Wednesday, November 29, 2006

Key Bush summit on Iraq delayed .... Bush Stood Up by Maliki


US President George W Bush's meeting with Iraqi Prime Minister Nouri Maliki has been delayed, hours after a leaked memo raised US doubts about Mr Maliki.
The two men are in Jordan and were supposed to be having evening talks with King Abdullah to discuss how to contain the growing violence in Iraq.

President Bush will still be meeting the king, but he will not see Mr Maliki until Thursday, the White House said.

The US denied the move was a snub by Mr Maliki or related to the leaked memo.

The New York Times newspaper has published details of a memo in which Mr Bush's national security adviser, Stephen Hadley, raised doubts about Mr Maliki's ability to control sectarian violence.

According to the Times, the 8 November memo said that while Mr Maliki's intentions seemed good, his capabilities were "not yet sufficient to turn his good intentions into actions".

The Amman summit follows one of the bloodiest weeks in Iraq since the American-led invasion in 2003.

In protest against the planned meeting, the Iraqi political group loyal to Shia cleric Moqtada Sadr suspended its participation in the government.

The group, which has 30 MPs and a handful of ministers, said the meeting was a provocation to the Iraqi people.

The group had been making the threat for some days and had called for Mr Maliki to call off the Jordan meeting.

President Bush, who arrived from the Nato summit in Latvia, is expected to give public support to Mr Maliki, but privately will be renewing pressure on him to take action against Shia militias, our correspondent says.

When the two leaders do meet, they will also discuss moves to transfer more responsibility to Iraq's security forces.

Meanwhile Iraqi President Jalal Talabani, who has been holding talks with Iranian leaders in Tehran, has urged Iran to back the elected Iraqi government, not Shia militia groups.

'Whirlpool of violence'

Jordan's King Abdullah met Mr Maliki shortly after the Iraqi prime minister's arrival. He told him that "national reconciliation among all the Iraqi factions" was the only solution to the crisis in Iraq, a statement from the Royal Palace said.

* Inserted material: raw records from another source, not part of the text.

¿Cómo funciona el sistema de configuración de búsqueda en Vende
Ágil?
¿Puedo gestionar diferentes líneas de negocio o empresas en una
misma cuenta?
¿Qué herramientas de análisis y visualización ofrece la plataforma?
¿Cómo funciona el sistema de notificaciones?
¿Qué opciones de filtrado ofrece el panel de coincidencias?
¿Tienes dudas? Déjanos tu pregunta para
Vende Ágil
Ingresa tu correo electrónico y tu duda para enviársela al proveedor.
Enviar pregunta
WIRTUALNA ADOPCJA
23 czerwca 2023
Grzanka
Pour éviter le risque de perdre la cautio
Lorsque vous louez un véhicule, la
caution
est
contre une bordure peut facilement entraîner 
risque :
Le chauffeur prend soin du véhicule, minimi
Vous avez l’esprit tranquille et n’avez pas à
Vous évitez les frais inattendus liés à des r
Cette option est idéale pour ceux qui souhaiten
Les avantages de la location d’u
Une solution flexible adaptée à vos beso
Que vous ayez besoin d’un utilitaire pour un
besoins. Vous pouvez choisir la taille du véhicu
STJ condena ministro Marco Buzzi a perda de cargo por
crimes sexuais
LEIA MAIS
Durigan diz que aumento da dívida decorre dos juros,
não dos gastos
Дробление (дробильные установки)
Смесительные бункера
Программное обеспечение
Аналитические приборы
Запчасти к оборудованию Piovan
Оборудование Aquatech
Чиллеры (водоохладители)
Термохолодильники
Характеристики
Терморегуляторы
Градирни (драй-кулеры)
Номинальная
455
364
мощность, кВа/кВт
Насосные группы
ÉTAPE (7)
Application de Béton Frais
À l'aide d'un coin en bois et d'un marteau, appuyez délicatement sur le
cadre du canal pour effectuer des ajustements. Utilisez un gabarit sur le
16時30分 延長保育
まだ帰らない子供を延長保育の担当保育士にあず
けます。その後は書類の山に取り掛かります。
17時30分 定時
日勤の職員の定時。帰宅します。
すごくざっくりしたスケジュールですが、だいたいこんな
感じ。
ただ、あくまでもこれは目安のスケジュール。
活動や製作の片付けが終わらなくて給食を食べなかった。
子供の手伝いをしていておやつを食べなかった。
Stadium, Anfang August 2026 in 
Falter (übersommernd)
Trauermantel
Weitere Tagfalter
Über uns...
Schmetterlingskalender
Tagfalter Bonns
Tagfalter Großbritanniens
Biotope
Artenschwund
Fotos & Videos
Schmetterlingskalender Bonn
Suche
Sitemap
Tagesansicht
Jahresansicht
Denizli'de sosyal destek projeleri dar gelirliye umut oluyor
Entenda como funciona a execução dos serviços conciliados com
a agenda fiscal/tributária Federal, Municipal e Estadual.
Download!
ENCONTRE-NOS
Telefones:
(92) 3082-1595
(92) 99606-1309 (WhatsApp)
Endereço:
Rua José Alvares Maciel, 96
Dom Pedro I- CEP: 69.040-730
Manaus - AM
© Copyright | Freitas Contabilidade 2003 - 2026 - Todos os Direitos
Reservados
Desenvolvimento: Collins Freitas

On Tuesday, King Abdullah told the BBC Arabic Service he was very concerned about increasing violence in Iraq.

"We [urge] our brothers in Iraq, the Iraqi political and religious leadership - be they Shia or Sunni - to realise the seriousness of the situation and not to allow any conspiracy to pass aimed at dividing or destroying Iraq in a whirlpool of violence and chaos," he said.

White House spokesman Dan Bartlett said the decision to delay talks between Mr Bush and Mr Maliki was "absolutely not" linked to the leaked memo.

Earllier, White House spokesman Tony Snow, travelling with Mr Bush, said the chief aim of the memo was "to support Maliki and enhance his capabilities".

Mr Bush is facing growing political pressure over the lack of progress in Iraq and the rising tide of violence, says the BBC's Jonathan Beale in Washington.

Even the White House acknowledges the violence has reached a new phase, though it still dismisses talk of a civil war, he says.

Mr Bush is also under pressure to redouble US efforts to resolve the Israeli-Palestinian conflict, our correspondent says, and will be told by King Abdullah that it is the most pressing crisis in the region.

Even Washington's strongest Arab allies are showing signs of frustration at US policies in the Middle East, he adds.